======== Texte source ========

Cette violence que nous avons en nous n’est pas mauvaise du tout. Elle nous permet de nous affronter, de réagir, de nous défendre, d’avoir des rapports avec les autres. Dans une certaine mesure, pour vivre, il faut s’opposer aux autres. Mais il faut aussi apprendre à vivre avec eux. Maîtriser la violence ne consiste pas à la nier, mais à la réordonner. Si elle est bien orientée, alors elle peut se transformer en énergie pour lutter contre le mal et promouvoir le bien. Il est donc essentiel d’enseigner aux jeunes à maîtriser leur tendance naturelle à la violence et cet apprentissage est un acte éducatif essentiel.
 
Deuxièmement : parce que la société est violente
La société est violente à divers titres. Les principaux victimes de la violence se recrutent surtout parmi les membres les plus fragiles, les plus vulnérables de la société, en partie d’ailleurs parce qu’ils sont moins aptes à se défendre, à se protéger : violence sociétale qui les enfonce dans leurs difficultés. Il faut associer ces difficultés de vie au chômage, à l’absence d’espoir et de projets. Il est courant d’entendre dire que cette impossibilité d’accéder aux richesses modernes est l’un des facteurs de la révolte des banlieues mais vous savez que la fauche, la triche et la brutalité sévissent aussi chez les jeunes des beaux quartiers...
 
Troisièmement : parce qu’on laisse souvent monter la violence
Regardez le modèle sociétal prédominant — et largement médiatisé — qui présente la violence comme moyen de régler les conflits. Dans la vie sociale et plus généralement, la violence est le langage des faibles, de ceux qui sont opprimés, exclus et n’ont pas d’autres voies pour se faire entendre. Mais plus souvent elle est le langage des forts, de ceux qui oppressent, qui veulent asseoir leur pouvoir, maintenir leurs privilèges. Sur un autre plan, la télévision nous gave, entre autres, de coup de feu et de rodéos automobiles. Les jeux vidéos sont souvent des jeux de guerre (ou plutôt de massacre).

======== Extrait de données ========

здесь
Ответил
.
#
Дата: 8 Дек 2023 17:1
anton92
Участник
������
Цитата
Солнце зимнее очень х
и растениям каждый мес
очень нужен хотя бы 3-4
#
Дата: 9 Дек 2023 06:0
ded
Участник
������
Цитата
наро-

========
======== Extrait de données ========

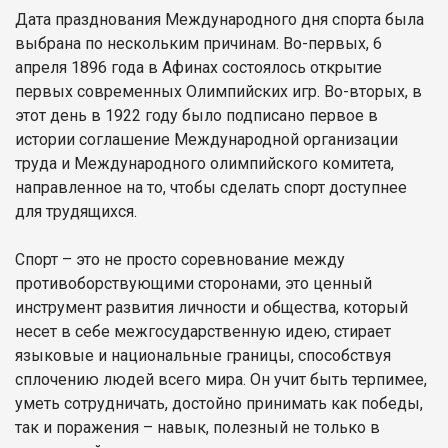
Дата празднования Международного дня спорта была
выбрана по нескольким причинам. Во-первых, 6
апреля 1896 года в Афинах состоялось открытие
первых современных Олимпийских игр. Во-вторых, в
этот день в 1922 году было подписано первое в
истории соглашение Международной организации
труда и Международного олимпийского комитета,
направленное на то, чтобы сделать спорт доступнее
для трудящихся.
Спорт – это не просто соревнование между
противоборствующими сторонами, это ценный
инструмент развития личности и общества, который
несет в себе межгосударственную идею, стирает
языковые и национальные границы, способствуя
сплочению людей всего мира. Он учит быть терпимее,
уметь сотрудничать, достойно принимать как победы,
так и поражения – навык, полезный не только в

========

Ensemble de tâches:
[1] Citez le passage du texte sur la violence qui va de "Cette violence que" jusqu'à "acte éducatif essentiel.".
[2] Selon le texte sur la violence, qu'est-ce que la violence nous permet de faire ? Énumérez tout ce qu'il cite.
[3] Rédigez la suite du texte sur la violence à partir de sa dernière phrase.
Les lignes ci-dessus forment un matériau distinct du texte.

Résultats des tâches:
[1]
Cette violence que nous avons en nous n’est pas mauvaise du tout. Elle nous permet de nous affronter, de réagir, de nous défendre, d’avoir des rapports avec les autres. Dans une certaine mesure, pour vivre, il faut s’opposer aux autres. Mais il faut aussi apprendre à vivre avec eux. Maîtriser la violence ne consiste pas à la nier, mais à la réordonner. Si elle est bien orientée, alors elle peut se transformer en énergie pour lutter contre le mal et promouvoir le bien. Il est donc essentiel d’enseigner aux jeunes à maîtriser leur tendance naturelle à la violence et cet apprentissage est un acte éducatif essentiel.

[2]
- nous affronter
- réagir
- nous défendre
- avoir des rapports avec les autres

[3]
Quatrièmement : parce que la violence est un langage
C’est le langage des gens qui ne savent pas s’exprimer normalement, qui ne se sentent pas reconnus, qui sont déboussolés. C’est pour avoir l’air d’exister qu’ils gueulent ou agressent. La violence de beaucoup de jeunes d’aujourd’hui traduit leurs frustrations, notamment celle d’avoir été souvent mal aimés, d’avoir été nourris et non élevés par des parents dépassés par leur responsabilité. Ils ont souvent été cassés très tôt par la désunion de leur famille et, dans le cas de foyers recomposés, s’y sont vite sentis de trop. Certains jeunes de migrants se forgent une identité à travers leurs actes de violence et expriment leur désarroi devant un avenir incertain.
 
    • Comment lutter contre cette violence ?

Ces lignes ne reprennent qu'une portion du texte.